Components of biological variation, including seasonality, in blood concentrations of TSH, TT3, FT4, PRL, cortisol and testosterone in healthy volunteers.
Clin Endocrinol (Oxf). 1997 May ;46(5):587-98. PMID: 9231055
University Department of Psychiatry, Antwerp, Belgium.
OBJECTIVE: There are few detailed studies of annual or seasonal variations in hormone concentrations in man. This study examines the components of biological variation, including seasonality, in plasma TSH, total T3 (TT3), free T4 (FT4), PRL, cortisol and testosterone in healthy volunteers.
DESIGN: Monthly blood samplings for the assay of the above hormones were collected during one calendar year.
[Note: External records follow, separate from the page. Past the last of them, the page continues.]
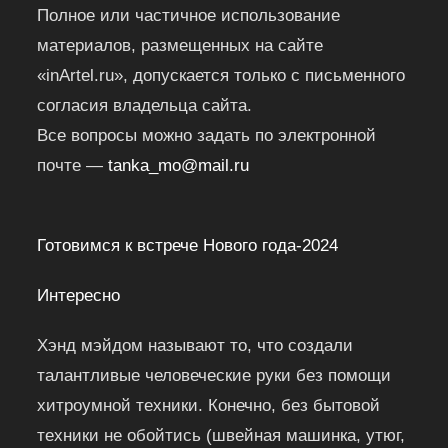
Полное или частичное использование
материалов, размещенных на сайте
«inArtel.ru», допускается только с письменного
согласия владельца сайта.
Все вопросы можно задать по электронной
почте —
tanka_mo@mail.ru
Готовимся к встрече Нового года-2024
Интересно
Хэнд мэйдом называют то, что создали
талантливые человеческие руки без помощи
хитроумной техники. Конечно, без бытовой
техники не обойтись (швейная машинка, утюг,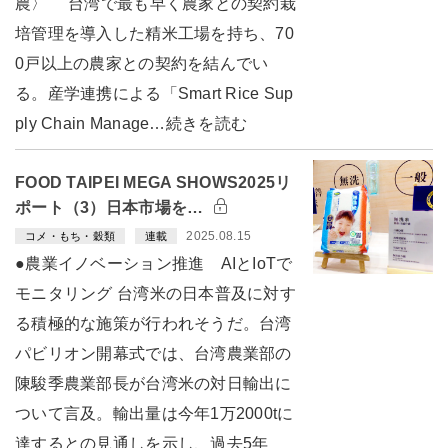
農〉 台湾で最も早く農家との契約栽
培管理を導入した精米工場を持ち、70
0戸以上の農家との契約を結んでい
る。産学連携による「Smart Rice Sup
ply Chain Manage…続きを読む
FOOD TAIPEI MEGA SHOWS2025リ
ポート（3）日本市場を…
2025.08.15
コメ・もち・穀類
連載
●農業イノベーション推進 AIとIoTで
モニタリング 台湾米の日本普及に対す
る積極的な施策が行われそうだ。台湾
パビリオン開幕式では、台湾農業部の
陳駿季農業部長が台湾米の対日輸出に
ついて言及。輸出量は今年1万2000tに
達するとの見通しを示し、過去5年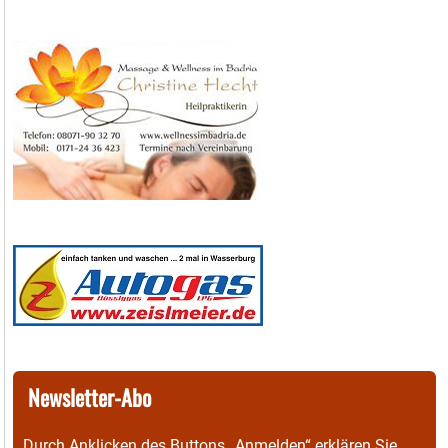
Newsletter-Abo
Durch Anklicken des Buttons „Anmelden“ erklären Sie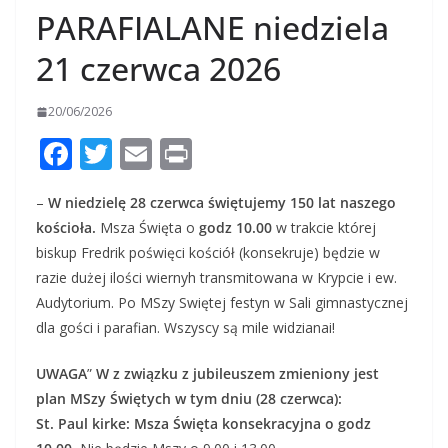
PARAFIALANE niedziela
21 czerwca 2026
20/06/2026
F
T
E
Pr
ac
w
m
in
–
W niedzielę 28 czerwca świętujemy 150 lat naszego
e
itt
ai
t
kościoła.
Msza Święta o
godz 10.00
w trakcie której
b
er
l
biskup Fredrik poświęci kościół (konsekruje) będzie w
o
razie dużej ilości wiernyh transmitowana w Krypcie i ew.
o
Audytorium. Po MSzy Swiętej festyn w Sali gimnastycznej
dla gości i parafian. Wszyscy są mile widzianai!
k
UWAGA
”
W z związku z jubileuszem zmieniony jest
plan MSzy Świętych w tym dniu (28 czerwca):
St. Paul kirke:
Msza Święta konsekracyjna o godz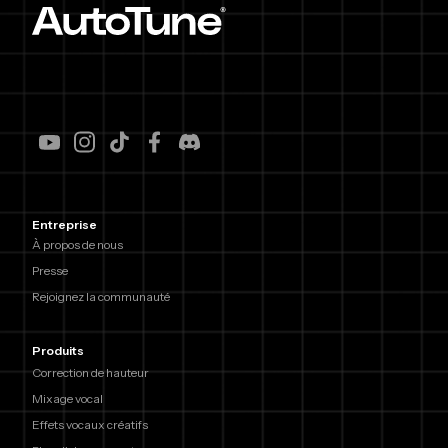
Entreprise
À propos de nous
Presse
Rejoignez la communauté
Produits
Correction de hauteur
Mixage vocal
Effets vocaux créatifs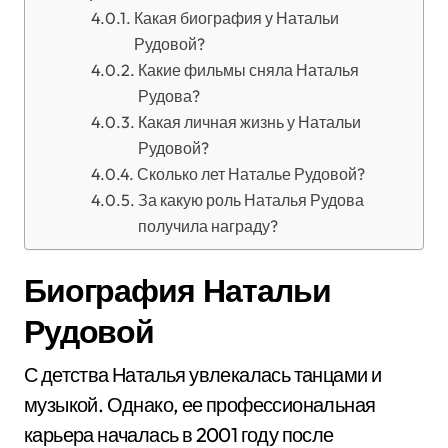
Какая биография у Натальи
Рудовой?
Какие фильмы сняла Наталья
Рудова?
Какая личная жизнь у Натальи
Рудовой?
Сколько лет Наталье Рудовой?
За какую роль Наталья Рудова
получила награду?
Биография Натальи
Рудовой
С детства Наталья увлекалась танцами и
музыкой. Однако, ее профессиональная
карьера началась в 2001 году после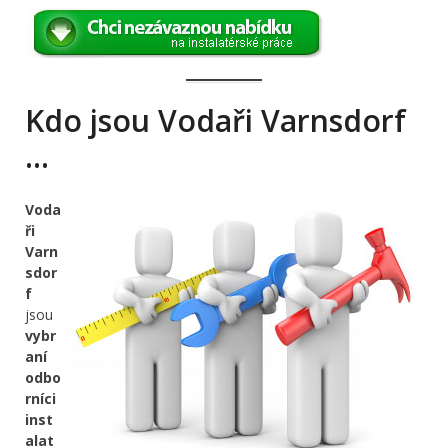
Kdo jsou Vodaři Varnsdorf
…
Voda
ři
Varn
sdor
f
jsou
vybr
aní
odbo
rníci
inst
alat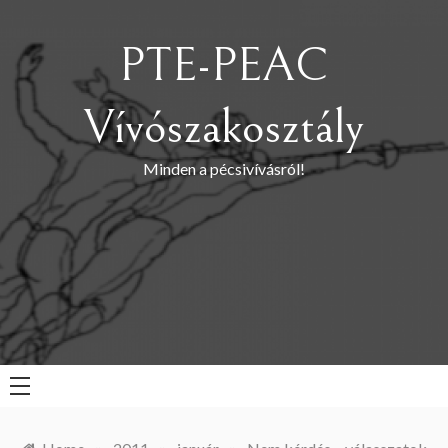
Skip
to
PTE-PEAC
content
Vívószakosztály
Minden a pécsivívásról!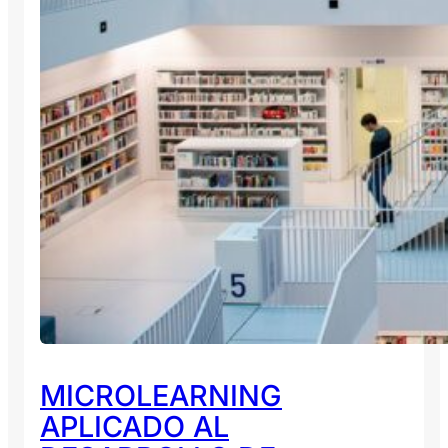
MICROLEARNING
APLICADO AL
SUBJECTS: Thirteen normal men and 13 normal women participated in the present study (mean age 38.7 +/- 13.4 years).
MEASUREMENTS: Assays of TSH, TT3 and FT4 were carried out by means of immunoradiometric assays (IRMA), PRL by ELISA, cortisol by a fluorescence immunoassay, and testosterone with RIA. The time series were analysed by means of (bivariate or multivariate) spectral and cosinor analyses.
RESULTS: Significant annual, four-monthly and biannual rhythms were detected in serum TSH; the lowest TSH values were observed in spring. A significant annual rhythm was detected in TT3, with lower values in spring and summer than in the other seasons. The peak-trough differences in the yearly variation expressed as a percentage of the mean were 29.1% and 8.2% for TSH and TT3, respectively. The yearly variation in plasma cortisol was significantly different between men and women: in men, 5.9% of the variation was explained by an annual rhythm, while in women 14.7% was explained by the fourth and seventh harmonical wave. The peak-trough differences in the yearly variation in plasma cortisol were 17.6% and 31.8% in men and women, respectively. There were no significant seasonal rhythms in PRL, FT4 or testosterone. The intraindividual/interindividual CV values were: TSH 29.3/48.4%, TT3 9.4/ 18.5%, FT4 7.1/9.1%, PRL 39.2/65.0%, cortisol 21.7/ 46.2%, and testosterone 12.6/40.8%.
CONCLUSIONS: The degree of individuality measured in the plasma hormones is such that conventional population-based reference ranges may not correctly identify major alterations in these hormones in individual subjects.